=== WORK TASK ===
Only an exact repetition of every entry counts as the answer.

Stored data entries
__________________________________________________

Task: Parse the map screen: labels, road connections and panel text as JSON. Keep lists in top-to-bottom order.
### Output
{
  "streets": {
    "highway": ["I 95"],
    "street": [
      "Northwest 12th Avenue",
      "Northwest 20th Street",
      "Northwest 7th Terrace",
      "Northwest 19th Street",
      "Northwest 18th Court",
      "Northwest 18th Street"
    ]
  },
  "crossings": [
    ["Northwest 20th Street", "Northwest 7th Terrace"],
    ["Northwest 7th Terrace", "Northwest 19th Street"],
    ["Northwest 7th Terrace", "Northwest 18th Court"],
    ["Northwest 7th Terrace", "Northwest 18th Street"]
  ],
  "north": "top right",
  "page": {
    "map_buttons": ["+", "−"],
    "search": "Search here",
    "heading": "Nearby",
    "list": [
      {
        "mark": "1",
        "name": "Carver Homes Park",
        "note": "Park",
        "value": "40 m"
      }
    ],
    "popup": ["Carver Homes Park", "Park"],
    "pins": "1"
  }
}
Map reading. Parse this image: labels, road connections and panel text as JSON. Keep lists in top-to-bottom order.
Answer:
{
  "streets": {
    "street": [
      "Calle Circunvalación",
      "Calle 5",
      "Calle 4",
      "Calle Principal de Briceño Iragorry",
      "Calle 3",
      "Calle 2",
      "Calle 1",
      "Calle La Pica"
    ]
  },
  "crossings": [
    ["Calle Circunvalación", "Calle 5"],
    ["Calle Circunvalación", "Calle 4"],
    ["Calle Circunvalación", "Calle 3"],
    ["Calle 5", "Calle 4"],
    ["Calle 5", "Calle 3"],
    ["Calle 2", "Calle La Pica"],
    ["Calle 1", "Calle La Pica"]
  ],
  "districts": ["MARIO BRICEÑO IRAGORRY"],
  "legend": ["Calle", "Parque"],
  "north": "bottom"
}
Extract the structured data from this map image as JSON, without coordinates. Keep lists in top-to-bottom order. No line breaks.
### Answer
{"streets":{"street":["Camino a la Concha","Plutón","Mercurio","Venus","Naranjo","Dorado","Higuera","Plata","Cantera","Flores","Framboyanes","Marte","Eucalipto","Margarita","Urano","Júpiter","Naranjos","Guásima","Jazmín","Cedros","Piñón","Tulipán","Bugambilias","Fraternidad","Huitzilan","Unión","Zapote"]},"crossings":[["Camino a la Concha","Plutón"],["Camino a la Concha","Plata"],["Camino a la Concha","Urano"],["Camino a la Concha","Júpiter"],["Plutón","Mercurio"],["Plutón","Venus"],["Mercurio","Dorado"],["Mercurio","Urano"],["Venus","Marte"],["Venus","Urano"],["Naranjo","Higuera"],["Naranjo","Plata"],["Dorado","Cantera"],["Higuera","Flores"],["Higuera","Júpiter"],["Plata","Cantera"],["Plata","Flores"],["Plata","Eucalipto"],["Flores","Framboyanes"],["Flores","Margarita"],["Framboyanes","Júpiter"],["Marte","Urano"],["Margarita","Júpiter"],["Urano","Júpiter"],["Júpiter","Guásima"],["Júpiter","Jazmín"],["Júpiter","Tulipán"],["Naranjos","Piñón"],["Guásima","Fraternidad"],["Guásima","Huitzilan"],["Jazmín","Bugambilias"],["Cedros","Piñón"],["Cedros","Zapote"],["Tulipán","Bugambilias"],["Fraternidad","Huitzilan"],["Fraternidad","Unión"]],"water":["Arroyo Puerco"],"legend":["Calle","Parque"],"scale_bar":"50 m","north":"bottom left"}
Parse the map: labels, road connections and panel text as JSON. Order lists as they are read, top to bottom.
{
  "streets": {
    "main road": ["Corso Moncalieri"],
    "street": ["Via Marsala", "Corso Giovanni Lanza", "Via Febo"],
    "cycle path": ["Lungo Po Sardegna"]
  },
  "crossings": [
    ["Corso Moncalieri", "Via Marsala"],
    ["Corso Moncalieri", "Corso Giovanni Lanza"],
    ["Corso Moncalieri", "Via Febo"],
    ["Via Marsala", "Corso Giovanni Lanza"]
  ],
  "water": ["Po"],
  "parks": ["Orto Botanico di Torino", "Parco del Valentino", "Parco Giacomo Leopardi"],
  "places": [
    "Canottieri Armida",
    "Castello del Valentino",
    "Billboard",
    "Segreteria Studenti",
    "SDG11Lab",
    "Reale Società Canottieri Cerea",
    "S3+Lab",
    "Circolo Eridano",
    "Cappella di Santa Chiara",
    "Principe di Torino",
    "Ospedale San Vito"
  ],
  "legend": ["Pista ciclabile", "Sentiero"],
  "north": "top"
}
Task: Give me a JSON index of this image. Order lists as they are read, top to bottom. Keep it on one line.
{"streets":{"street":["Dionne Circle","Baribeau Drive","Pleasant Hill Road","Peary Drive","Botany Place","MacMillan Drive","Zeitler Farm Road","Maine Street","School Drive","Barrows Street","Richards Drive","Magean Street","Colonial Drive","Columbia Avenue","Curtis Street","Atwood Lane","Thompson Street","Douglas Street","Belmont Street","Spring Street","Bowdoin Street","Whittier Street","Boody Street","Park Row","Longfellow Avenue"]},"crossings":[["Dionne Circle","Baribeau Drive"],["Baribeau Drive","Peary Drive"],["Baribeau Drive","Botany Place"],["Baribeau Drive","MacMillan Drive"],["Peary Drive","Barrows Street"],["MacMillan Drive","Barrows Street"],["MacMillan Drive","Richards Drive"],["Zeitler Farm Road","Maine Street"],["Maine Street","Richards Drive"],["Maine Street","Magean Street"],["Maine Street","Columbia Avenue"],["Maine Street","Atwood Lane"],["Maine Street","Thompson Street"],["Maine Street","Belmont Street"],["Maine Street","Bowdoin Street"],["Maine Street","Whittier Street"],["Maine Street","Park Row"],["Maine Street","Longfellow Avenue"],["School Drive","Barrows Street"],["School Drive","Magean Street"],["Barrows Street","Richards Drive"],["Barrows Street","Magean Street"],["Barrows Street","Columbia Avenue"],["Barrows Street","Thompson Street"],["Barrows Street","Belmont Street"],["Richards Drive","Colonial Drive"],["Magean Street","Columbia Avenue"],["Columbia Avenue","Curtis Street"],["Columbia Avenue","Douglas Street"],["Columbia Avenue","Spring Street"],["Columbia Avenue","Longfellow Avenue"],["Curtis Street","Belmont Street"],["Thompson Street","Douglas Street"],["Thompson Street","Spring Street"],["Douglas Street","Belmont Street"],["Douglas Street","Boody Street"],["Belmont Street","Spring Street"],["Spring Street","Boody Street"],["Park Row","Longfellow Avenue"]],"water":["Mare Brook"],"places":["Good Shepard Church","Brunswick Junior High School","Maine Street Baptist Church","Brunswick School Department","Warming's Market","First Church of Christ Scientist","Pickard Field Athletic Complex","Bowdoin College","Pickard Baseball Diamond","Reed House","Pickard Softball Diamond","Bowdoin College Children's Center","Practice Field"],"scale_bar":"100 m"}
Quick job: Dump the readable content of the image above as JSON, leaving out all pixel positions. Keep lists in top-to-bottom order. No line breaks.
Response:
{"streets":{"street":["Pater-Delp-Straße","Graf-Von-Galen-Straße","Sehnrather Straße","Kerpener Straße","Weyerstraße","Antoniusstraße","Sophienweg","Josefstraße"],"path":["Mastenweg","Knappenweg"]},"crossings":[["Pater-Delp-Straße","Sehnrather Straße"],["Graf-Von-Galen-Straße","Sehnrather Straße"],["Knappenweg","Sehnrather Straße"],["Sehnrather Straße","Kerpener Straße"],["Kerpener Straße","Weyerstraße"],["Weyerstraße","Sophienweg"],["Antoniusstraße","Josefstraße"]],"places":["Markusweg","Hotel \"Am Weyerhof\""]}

__________________________________________________

=== RESULT FOR THIS EXERCISE ===
Task: Parse the map screen: labels, road connections and panel text as JSON. Keep lists in top-to-bottom order.
### Output
{
  "streets": {
    "highway": ["I 95"],
    "street": [
      "Northwest 12th Avenue",
      "Northwest 20th Street",
      "Northwest 7th Terrace",
      "Northwest 19th Street",
      "Northwest 18th Court",
      "Northwest 18th Street"
    ]
  },
  "crossings": [
    ["Northwest 20th Street", "Northwest 7th Terrace"],
    ["Northwest 7th Terrace", "Northwest 19th Street"],
    ["Northwest 7th Terrace", "Northwest 18th Court"],
    ["Northwest 7th Terrace", "Northwest 18th Street"]
  ],
  "north": "top right",
  "page": {
    "map_buttons": ["+", "−"],
    "search": "Search here",
    "heading": "Nearby",
    "list": [
      {
        "mark": "1",
        "name": "Carver Homes Park",
        "note": "Park",
        "value": "40 m"
      }
    ],
    "popup": ["Carver Homes Park", "Park"],
    "pins": "1"
  }
}
Map reading. Parse this image: labels, road connections and panel text as JSON. Keep lists in top-to-bottom order.
Answer:
{
  "streets": {
    "street": [
      "Calle Circunvalación",
      "Calle 5",
      "Calle 4",
      "Calle Principal de Briceño Iragorry",
      "Calle 3",
      "Calle 2",
      "Calle 1",
      "Calle La Pica"
    ]
  },
  "crossings": [
    ["Calle Circunvalación", "Calle 5"],
    ["Calle Circunvalación", "Calle 4"],
    ["Calle Circunvalación", "Calle 3"],
    ["Calle 5", "Calle 4"],
    ["Calle 5", "Calle 3"],
    ["Calle 2", "Calle La Pica"],
    ["Calle 1", "Calle La Pica"]
  ],
  "districts": ["MARIO BRICEÑO IRAGORRY"],
  "legend": ["Calle", "Parque"],
  "north": "bottom"
}
Extract the structured data from this map image as JSON, without coordinates. Keep lists in top-to-bottom order. No line breaks.
### Answer
{"streets":{"street":["Camino a la Concha","Plutón","Mercurio","Venus","Naranjo","Dorado","Higuera","Plata","Cantera","Flores","Framboyanes","Marte","Eucalipto","Margarita","Urano","Júpiter","Naranjos","Guásima","Jazmín","Cedros","Piñón","Tulipán","Bugambilias","Fraternidad","Huitzilan","Unión","Zapote"]},"crossings":[["Camino a la Concha","Plutón"],["Camino a la Concha","Plata"],["Camino a la Concha","Urano"],["Camino a la Concha","Júpiter"],["Plutón","Mercurio"],["Plutón","Venus"],["Mercurio","Dorado"],["Mercurio","Urano"],["Venus","Marte"],["Venus","Urano"],["Naranjo","Higuera"],["Naranjo","Plata"],["Dorado","Cantera"],["Higuera","Flores"],["Higuera","Júpiter"],["Plata","Cantera"],["Plata","Flores"],["Plata","Eucalipto"],["Flores","Framboyanes"],["Flores","Margarita"],["Framboyanes","Júpiter"],["Marte","Urano"],["Margarita","Júpiter"],["Urano","Júpiter"],["Júpiter","Guásima"],["Júpiter","Jazmín"],["Júpiter","Tulipán"],["Naranjos","Piñón"],["Guásima","Fraternidad"],["Guásima","Huitzilan"],["Jazmín","Bugambilias"],["Cedros","Piñón"],["Cedros","Zapote"],["Tulipán","Bugambilias"],["Fraternidad","Huitzilan"],["Fraternidad","Unión"]],"water":["Arroyo Puerco"],"legend":["Calle","Parque"],"scale_bar":"50 m","north":"bottom left"}
Parse the map: labels, road connections and panel text as JSON. Order lists as they are read, top to bottom.
{
  "streets": {
    "main road": ["Corso Moncalieri"],
    "street": ["Via Marsala", "Corso Giovanni Lanza", "Via Febo"],
    "cycle path": ["Lungo Po Sardegna"]
  },
  "crossings": [
    ["Corso Moncalieri", "Via Marsala"],
    ["Corso Moncalieri", "Corso Giovanni Lanza"],
    ["Corso Moncalieri", "Via Febo"],
    ["Via Marsala", "Corso Giovanni Lanza"]
  ],
  "water": ["Po"],
  "parks": ["Orto Botanico di Torino", "Parco del Valentino", "Parco Giacomo Leopardi"],
  "places": [
    "Canottieri Armida",
    "Castello del Valentino",
    "Billboard",
    "Segreteria Studenti",
    "SDG11Lab",
    "Reale Società Canottieri Cerea",
    "S3+Lab",
    "Circolo Eridano",
    "Cappella di Santa Chiara",
    "Principe di Torino",
    "Ospedale San Vito"
  ],
  "legend": ["Pista ciclabile", "Sentiero"],
  "north": "top"
}
Task: Give me a JSON index of this image. Order lists as they are read, top to bottom. Keep it on one line.
{"streets":{"street":["Dionne Circle","Baribeau Drive","Pleasant Hill Road","Peary Drive","Botany Place","MacMillan Drive","Zeitler Farm Road","Maine Street","School Drive","Barrows Street","Richards Drive","Magean Street","Colonial Drive","Columbia Avenue","Curtis Street","Atwood Lane","Thompson Street","Douglas Street","Belmont Street","Spring Street","Bowdoin Street","Whittier Street","Boody Street","Park Row","Longfellow Avenue"]},"crossings":[["Dionne Circle","Baribeau Drive"],["Baribeau Drive","Peary Drive"],["Baribeau Drive","Botany Place"],["Baribeau Drive","MacMillan Drive"],["Peary Drive","Barrows Street"],["MacMillan Drive","Barrows Street"],["MacMillan Drive","Richards Drive"],["Zeitler Farm Road","Maine Street"],["Maine Street","Richards Drive"],["Maine Street","Magean Street"],["Maine Street","Columbia Avenue"],["Maine Street","Atwood Lane"],["Maine Street","Thompson Street"],["Maine Street","Belmont Street"],["Maine Street","Bowdoin Street"],["Maine Street","Whittier Street"],["Maine Street","Park Row"],["Maine Street","Longfellow Avenue"],["School Drive","Barrows Street"],["School Drive","Magean Street"],["Barrows Street","Richards Drive"],["Barrows Street","Magean Street"],["Barrows Street","Columbia Avenue"],["Barrows Street","Thompson Street"],["Barrows Street","Belmont Street"],["Richards Drive","Colonial Drive"],["Magean Street","Columbia Avenue"],["Columbia Avenue","Curtis Street"],["Columbia Avenue","Douglas Street"],["Columbia Avenue","Spring Street"],["Columbia Avenue","Longfellow Avenue"],["Curtis Street","Belmont Street"],["Thompson Street","Douglas Street"],["Thompson Street","Spring Street"],["Douglas Street","Belmont Street"],["Douglas Street","Boody Street"],["Belmont Street","Spring Street"],["Spring Street","Boody Street"],["Park Row","Longfellow Avenue"]],"water":["Mare Brook"],"places":["Good Shepard Church","Brunswick Junior High School","Maine Street Baptist Church","Brunswick School Department","Warming's Market","First Church of Christ Scientist","Pickard Field Athletic Complex","Bowdoin College","Pickard Baseball Diamond","Reed House","Pickard Softball Diamond","Bowdoin College Children's Center","Practice Field"],"scale_bar":"100 m"}
Quick job: Dump the readable content of the image above as JSON, leaving out all pixel positions. Keep lists in top-to-bottom order. No line breaks.
Response:
{"streets":{"street":["Pater-Delp-Straße","Graf-Von-Galen-Straße","Sehnrather Straße","Kerpener Straße","Weyerstraße","Antoniusstraße","Sophienweg","Josefstraße"],"path":["Mastenweg","Knappenweg"]},"crossings":[["Pater-Delp-Straße","Sehnrather Straße"],["Graf-Von-Galen-Straße","Sehnrather Straße"],["Knappenweg","Sehnrather Straße"],["Sehnrather Straße","Kerpener Straße"],["Kerpener Straße","Weyerstraße"],["Weyerstraße","Sophienweg"],["Antoniusstraße","Josefstraße"]],"places":["Markusweg","Hotel \"Am Weyerhof\""]}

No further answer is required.